Online employment tribunals as envisaged by the government's plans for reformed justice would not be suitable for some types of claim and inaccessible to many claimants, employment law specialists have warned. Responding to the government's consultation on reforming the employment tribunal system, the Employment Lawyers Association argues strongly that online hearings should not be mandatory.  

'More often than not in employment cases, litigants in person out of necessity need the assistance from the tribunal to pursue their case effectively,' it states. 'An online system would remove that all-important leveller of the playing field and, in so doing, may compromise the fairness of an online system.'

The association believes 'strongly' that an online system must not be compulsory.

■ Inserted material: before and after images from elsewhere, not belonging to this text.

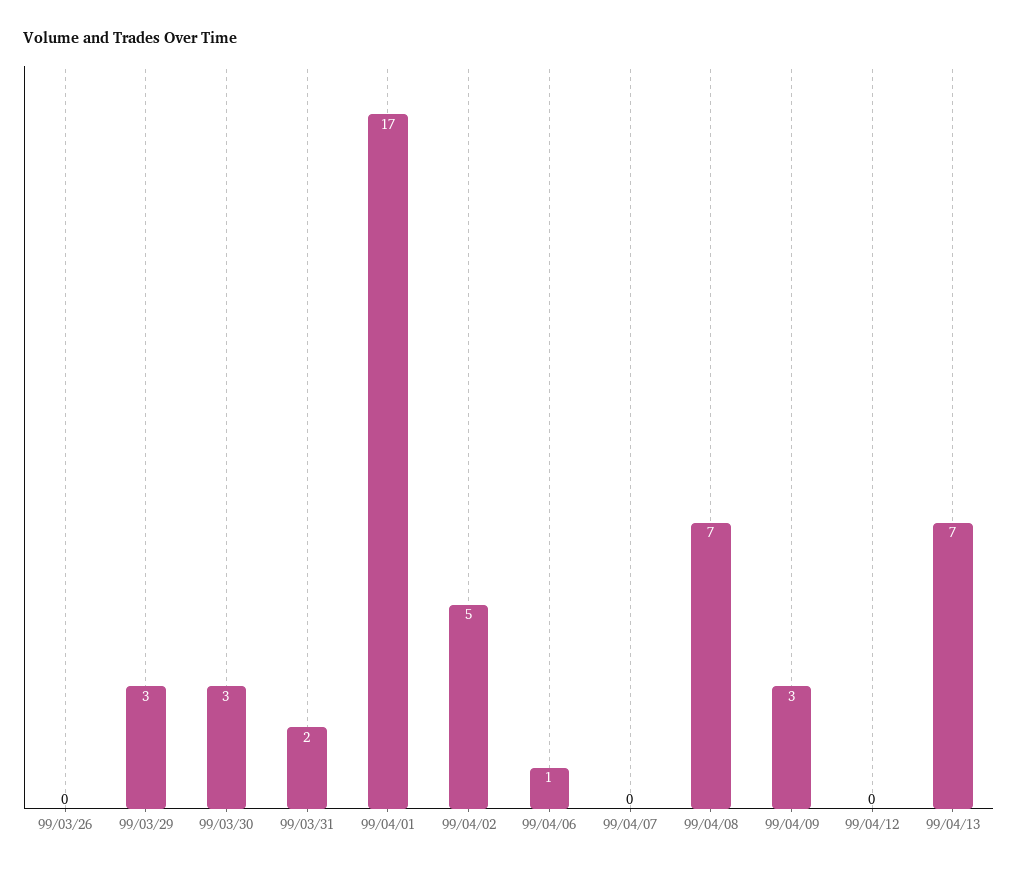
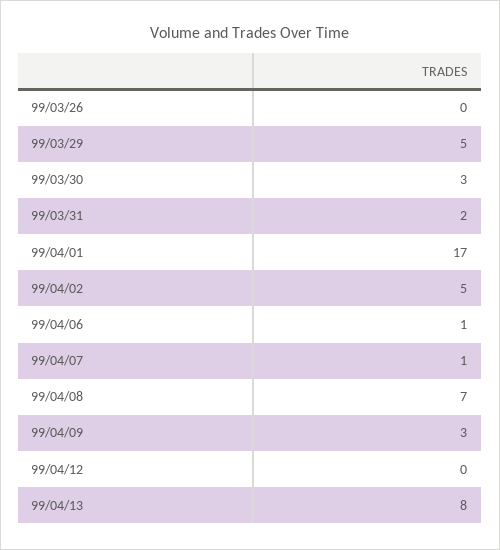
  {
    "99/03/26": 0,
-   "99/03/29": 3,
+   "99/03/29": 5,
    "99/03/30": 3,
    "99/03/31": 2,
    "99/04/01": 17,
    "99/04/02": 5,
    "99/04/06": 1,
-   "99/04/07": 0,
+   "99/04/07": 1,
    "99/04/08": 7,
    "99/04/09": 3,
    "99/04/12": 0,
-   "99/04/13": 7
+   "99/04/13": 8
  }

It notes that some cases, such as unfair dismissal, 'can also require a more nuanced consideration of matters such as reasonableness and fairness' and should be based on live evidence.

Meanwhile, victims of discrimination are more likely to be among the 5% of the adult population with neither access to the internet nor someone who can help them. Poorer people with access to the internet tend to rely on smartphones and tablets, the response says, saying that any online tribunal system must be designed with this in mind. 

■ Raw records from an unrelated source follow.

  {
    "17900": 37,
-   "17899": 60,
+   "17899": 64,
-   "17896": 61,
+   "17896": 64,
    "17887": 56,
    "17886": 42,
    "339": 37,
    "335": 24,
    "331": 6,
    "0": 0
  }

'Making an online system available but not compulsory, can still achieve savings without excluding potential users,' the response concludes. 

On other reform proposals, designed to bring the tribunals system more into line with the courts, the association says it is crucial that the unique nature of the employment tribunals is fully appreciated and properly accommodated. It raises concerns over a proposal to take away the role of the secretary of state for industry in deciding which cases may be heard by a single judge.

'This does seem to us, to mark a significant shift in terms of responsibility.'

It also condemns as 'quite extraordinary' the government's approach to reviewing the impact of employment tribunal fees introduced in July 2013.